## How to complete this task
One number is the full answer: how many lines in the records contain the word "left"?

(Source data)
##############################

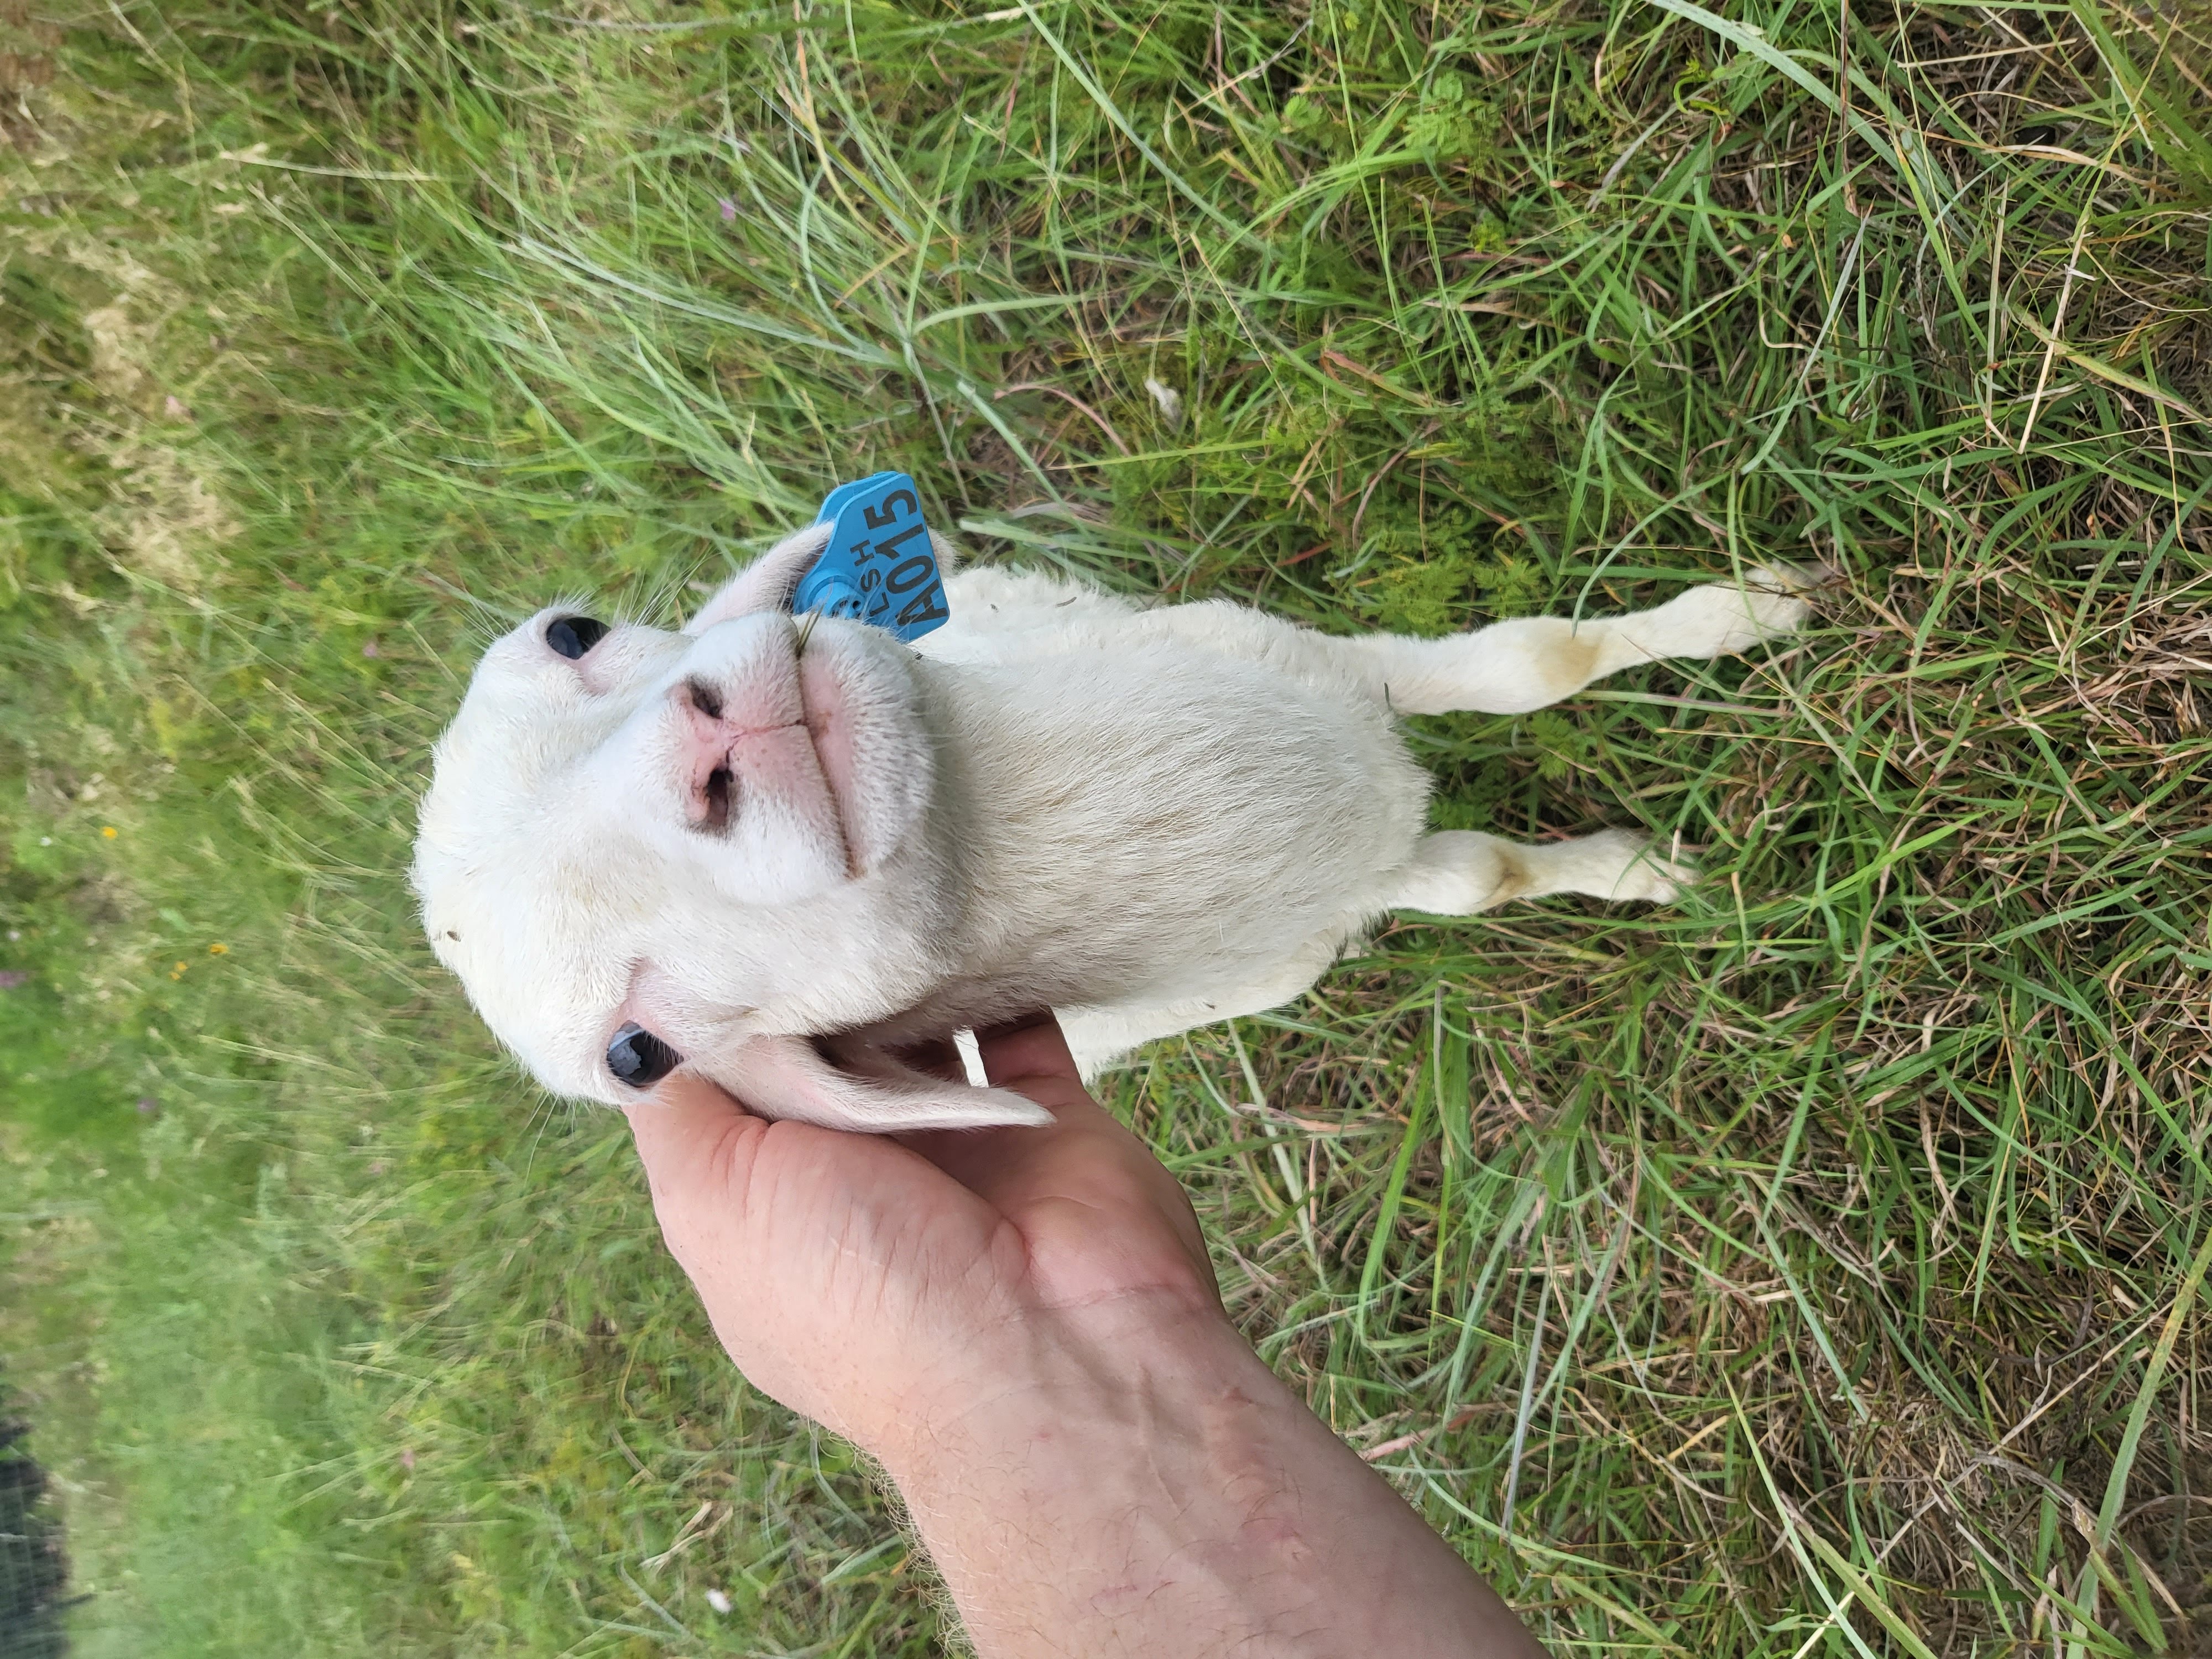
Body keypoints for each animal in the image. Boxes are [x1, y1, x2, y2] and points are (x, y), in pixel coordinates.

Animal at [412, 519, 1812, 1131]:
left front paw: (1747, 612)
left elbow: (1533, 663)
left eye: (573, 633)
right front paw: (1639, 872)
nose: (705, 746)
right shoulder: (1330, 920)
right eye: (636, 1055)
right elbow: (1480, 879)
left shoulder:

##############################

## Result of this exercise
4